Kyle’s lips formed into a dark frown. “Okay, I get it.”
“Get what?” she asked, keeping her voice all innocent.
“They haven’t changed; you know what they are like. But that doesn’t mean that you know me.”
She nodded. “You are right. I don’t know you. But I know a lot about what you are going through because, as the cliché goes, I’ve been there. But, if you give me the chance, I’d like to get to know you. We are going to be spending a lot of time together now.”
“Oh good, I get my own after-school special.” He sounded pretty disgusted, but the effect was kind of ruined by the fact he was smirking.
“On the plus side,” she shot back, “we are a lot prettier than that.”
His lips tugged up in a grin. It wiped away the dark circles that had formed beneath his eyes.
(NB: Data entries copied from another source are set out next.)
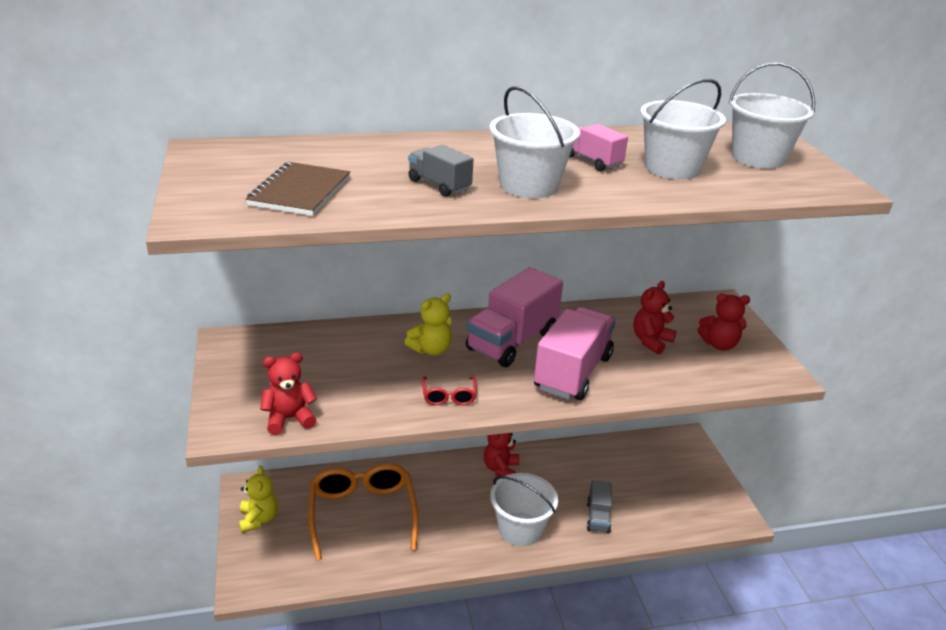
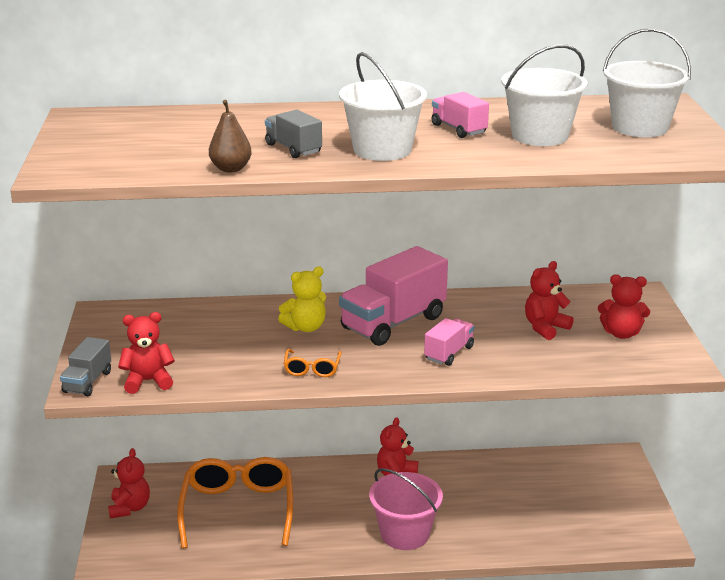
camera: 10 degrees right, 5 degrees down
(258, 519) = (130, 508): yellow teddy bear -> red teddy bear
(300, 192) = (159, 153): brown notebook -> none
(383, 210) = (231, 169): none -> brown pear
(449, 396) = (312, 369): red glasses -> orange glasses
(520, 529) = (405, 534): white bucket -> pink bucket
(572, 372) = (449, 353): pink truck -> pink truck, size x0.51
(598, 517) = (494, 528): grey truck -> grey truck (87, 382)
How long had it been since he got a decent night’s sleep? “You’re weird.”
She placed a hand over her chest and let her eyes flutter dramaticall
y. “Forgive me. I just can’t help it. It runs in my family.”
He laughed. Okay, it was more like a chuckle, but Donna would take it. He opened the door and slid out. “Come on, let’s get this over with.”
Donna felt a brief flutter in her heart as she heard those words. It wasn’t a good flutter, like the kind she got when she’d first laid eyes on that Cody guy before she’d seen the leather vest that marked him as a criminal. It was the bad flutter, like the kind you got in the middle of the night when you realized you forgot to pay a bill.